• **Task statement**
Copy out the part of the records below that opens with the line containing "scientific name: Scopula limboundata" and closes with the line containing "scientific name: Hedychium coronarium", both included, with each line kept as it appears.
──────── Task inputs
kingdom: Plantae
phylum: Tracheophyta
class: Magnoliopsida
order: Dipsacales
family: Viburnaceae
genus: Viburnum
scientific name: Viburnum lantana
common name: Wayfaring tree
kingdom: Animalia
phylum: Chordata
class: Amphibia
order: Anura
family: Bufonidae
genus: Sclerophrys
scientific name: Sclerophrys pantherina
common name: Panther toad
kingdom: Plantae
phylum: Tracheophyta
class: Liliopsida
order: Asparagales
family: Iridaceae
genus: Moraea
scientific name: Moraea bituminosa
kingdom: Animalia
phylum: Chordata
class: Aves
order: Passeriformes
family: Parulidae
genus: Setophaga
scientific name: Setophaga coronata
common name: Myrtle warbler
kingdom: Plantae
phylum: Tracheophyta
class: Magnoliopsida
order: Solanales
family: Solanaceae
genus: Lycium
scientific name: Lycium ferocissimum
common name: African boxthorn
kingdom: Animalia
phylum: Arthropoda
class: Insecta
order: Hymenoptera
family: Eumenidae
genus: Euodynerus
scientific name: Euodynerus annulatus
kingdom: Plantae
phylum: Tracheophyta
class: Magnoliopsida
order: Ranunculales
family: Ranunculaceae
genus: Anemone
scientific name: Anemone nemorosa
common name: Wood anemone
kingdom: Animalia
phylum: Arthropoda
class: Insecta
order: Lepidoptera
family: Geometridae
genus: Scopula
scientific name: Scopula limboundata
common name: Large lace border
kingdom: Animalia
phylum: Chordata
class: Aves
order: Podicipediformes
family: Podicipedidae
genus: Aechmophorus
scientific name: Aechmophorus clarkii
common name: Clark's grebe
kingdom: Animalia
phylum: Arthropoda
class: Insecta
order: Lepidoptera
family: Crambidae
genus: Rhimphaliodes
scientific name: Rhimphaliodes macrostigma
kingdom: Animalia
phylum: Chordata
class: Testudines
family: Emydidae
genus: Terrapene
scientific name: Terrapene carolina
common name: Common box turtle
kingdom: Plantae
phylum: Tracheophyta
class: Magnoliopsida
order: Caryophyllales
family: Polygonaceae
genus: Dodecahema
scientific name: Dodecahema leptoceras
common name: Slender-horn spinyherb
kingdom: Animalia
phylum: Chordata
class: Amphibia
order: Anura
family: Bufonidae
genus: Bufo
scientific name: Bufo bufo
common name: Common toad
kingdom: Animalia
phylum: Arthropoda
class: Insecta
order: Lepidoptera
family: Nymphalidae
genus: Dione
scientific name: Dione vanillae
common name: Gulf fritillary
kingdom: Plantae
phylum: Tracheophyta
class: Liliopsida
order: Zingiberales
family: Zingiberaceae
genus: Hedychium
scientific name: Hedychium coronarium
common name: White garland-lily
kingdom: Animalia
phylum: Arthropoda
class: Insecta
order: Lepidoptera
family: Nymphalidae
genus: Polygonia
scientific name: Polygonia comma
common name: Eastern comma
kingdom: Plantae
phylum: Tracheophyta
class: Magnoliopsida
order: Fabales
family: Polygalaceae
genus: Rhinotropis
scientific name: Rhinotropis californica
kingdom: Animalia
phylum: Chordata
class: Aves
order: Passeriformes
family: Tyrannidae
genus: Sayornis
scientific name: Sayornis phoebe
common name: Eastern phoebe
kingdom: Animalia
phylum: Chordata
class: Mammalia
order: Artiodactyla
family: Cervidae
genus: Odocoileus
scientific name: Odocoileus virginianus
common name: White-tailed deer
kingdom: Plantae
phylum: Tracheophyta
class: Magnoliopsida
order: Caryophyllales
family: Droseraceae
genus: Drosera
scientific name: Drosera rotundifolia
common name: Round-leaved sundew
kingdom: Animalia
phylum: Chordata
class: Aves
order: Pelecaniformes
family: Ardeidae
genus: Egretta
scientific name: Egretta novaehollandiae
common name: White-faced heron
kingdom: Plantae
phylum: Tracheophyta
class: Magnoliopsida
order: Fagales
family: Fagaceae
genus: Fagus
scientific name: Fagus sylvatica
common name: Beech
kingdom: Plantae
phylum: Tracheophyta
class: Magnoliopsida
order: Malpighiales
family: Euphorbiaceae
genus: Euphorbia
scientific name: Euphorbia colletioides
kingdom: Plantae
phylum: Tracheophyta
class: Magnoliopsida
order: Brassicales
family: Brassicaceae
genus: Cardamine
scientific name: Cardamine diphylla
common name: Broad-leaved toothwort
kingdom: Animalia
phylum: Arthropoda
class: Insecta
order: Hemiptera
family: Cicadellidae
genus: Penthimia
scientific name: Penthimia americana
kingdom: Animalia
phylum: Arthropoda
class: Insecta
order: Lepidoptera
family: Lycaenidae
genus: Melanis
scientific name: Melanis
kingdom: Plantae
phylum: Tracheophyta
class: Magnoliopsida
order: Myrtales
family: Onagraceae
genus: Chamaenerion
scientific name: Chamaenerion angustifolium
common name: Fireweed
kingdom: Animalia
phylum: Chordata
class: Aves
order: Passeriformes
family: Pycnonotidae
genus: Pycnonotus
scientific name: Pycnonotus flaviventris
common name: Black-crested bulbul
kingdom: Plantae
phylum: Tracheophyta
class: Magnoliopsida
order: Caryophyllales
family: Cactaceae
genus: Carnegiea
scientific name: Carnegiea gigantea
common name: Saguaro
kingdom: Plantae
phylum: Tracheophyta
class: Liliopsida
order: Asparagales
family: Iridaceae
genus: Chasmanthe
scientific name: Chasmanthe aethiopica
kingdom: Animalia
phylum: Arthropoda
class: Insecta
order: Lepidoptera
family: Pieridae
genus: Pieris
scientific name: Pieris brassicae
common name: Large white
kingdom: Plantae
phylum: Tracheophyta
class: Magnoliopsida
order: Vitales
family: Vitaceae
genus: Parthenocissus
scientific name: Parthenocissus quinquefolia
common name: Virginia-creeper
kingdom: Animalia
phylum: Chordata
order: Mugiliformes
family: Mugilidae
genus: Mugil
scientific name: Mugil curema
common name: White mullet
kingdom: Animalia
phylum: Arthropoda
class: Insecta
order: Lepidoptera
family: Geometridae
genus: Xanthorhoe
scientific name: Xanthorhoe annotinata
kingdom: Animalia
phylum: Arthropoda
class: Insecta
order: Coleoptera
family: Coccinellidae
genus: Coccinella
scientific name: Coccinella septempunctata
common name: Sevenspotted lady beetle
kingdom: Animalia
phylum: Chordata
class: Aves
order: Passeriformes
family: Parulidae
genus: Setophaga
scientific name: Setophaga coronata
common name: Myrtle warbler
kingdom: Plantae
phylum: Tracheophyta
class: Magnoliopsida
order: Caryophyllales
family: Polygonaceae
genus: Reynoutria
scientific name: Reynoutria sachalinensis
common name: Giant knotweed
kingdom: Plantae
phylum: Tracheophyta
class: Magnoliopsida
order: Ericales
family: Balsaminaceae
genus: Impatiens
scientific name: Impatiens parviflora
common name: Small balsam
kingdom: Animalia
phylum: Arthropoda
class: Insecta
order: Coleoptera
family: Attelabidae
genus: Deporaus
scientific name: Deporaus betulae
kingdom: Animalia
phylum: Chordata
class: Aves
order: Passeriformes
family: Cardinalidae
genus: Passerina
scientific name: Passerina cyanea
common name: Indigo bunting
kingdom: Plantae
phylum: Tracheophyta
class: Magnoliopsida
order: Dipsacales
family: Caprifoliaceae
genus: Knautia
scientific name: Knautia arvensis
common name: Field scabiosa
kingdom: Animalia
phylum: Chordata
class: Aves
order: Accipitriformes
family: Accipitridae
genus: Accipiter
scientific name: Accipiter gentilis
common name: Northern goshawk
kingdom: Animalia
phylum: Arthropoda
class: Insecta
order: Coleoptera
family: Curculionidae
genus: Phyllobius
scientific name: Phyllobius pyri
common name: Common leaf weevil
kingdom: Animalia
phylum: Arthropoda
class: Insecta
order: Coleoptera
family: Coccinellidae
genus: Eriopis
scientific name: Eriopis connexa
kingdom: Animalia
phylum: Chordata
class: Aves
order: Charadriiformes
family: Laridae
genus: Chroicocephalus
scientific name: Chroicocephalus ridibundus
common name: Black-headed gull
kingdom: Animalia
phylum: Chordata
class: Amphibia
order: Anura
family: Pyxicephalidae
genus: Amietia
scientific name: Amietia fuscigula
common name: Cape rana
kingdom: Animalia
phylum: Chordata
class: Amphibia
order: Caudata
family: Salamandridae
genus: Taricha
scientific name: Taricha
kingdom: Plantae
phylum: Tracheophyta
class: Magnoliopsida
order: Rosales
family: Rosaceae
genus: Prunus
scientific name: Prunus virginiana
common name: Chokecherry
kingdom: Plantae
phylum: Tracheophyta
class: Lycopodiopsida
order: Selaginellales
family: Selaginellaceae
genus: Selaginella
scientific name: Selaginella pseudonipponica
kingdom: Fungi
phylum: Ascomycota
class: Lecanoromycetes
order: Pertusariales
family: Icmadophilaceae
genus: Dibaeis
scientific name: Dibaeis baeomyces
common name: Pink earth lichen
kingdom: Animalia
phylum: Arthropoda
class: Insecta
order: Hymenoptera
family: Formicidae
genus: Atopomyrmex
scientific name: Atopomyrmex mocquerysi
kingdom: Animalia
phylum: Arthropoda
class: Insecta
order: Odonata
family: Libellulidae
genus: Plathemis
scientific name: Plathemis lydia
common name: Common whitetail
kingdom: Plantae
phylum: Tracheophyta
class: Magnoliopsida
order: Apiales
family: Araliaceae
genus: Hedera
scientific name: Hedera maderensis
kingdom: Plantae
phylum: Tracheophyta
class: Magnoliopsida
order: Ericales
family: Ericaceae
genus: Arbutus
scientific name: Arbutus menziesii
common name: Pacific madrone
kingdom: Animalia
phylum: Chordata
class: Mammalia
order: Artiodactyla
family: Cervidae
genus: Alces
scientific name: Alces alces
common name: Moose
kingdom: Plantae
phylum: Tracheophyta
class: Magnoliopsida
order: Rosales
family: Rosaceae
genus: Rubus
────────────────
• **Result**
scientific name: Scopula limboundata
common name: Large lace border
kingdom: Animalia
phylum: Chordata
class: Aves
order: Podicipediformes
family: Podicipedidae
genus: Aechmophorus
scientific name: Aechmophorus clarkii
common name: Clark's grebe
kingdom: Animalia
phylum: Arthropoda
class: Insecta
order: Lepidoptera
family: Crambidae
genus: Rhimphaliodes
scientific name: Rhimphaliodes macrostigma
kingdom: Animalia
phylum: Chordata
class: Testudines
family: Emydidae
genus: Terrapene
scientific name: Terrapene carolina
common name: Common box turtle
kingdom: Plantae
phylum: Tracheophyta
class: Magnoliopsida
order: Caryophyllales
family: Polygonaceae
genus: Dodecahema
scientific name: Dodecahema leptoceras
common name: Slender-horn spinyherb
kingdom: Animalia
phylum: Chordata
class: Amphibia
order: Anura
family: Bufonidae
genus: Bufo
scientific name: Bufo bufo
common name: Common toad
kingdom: Animalia
phylum: Arthropoda
class: Insecta
order: Lepidoptera
family: Nymphalidae
genus: Dione
scientific name: Dione vanillae
common name: Gulf fritillary
kingdom: Plantae
phylum: Tracheophyta
class: Liliopsida
order: Zingiberales
family: Zingiberaceae
genus: Hedychium
scientific name: Hedychium coronarium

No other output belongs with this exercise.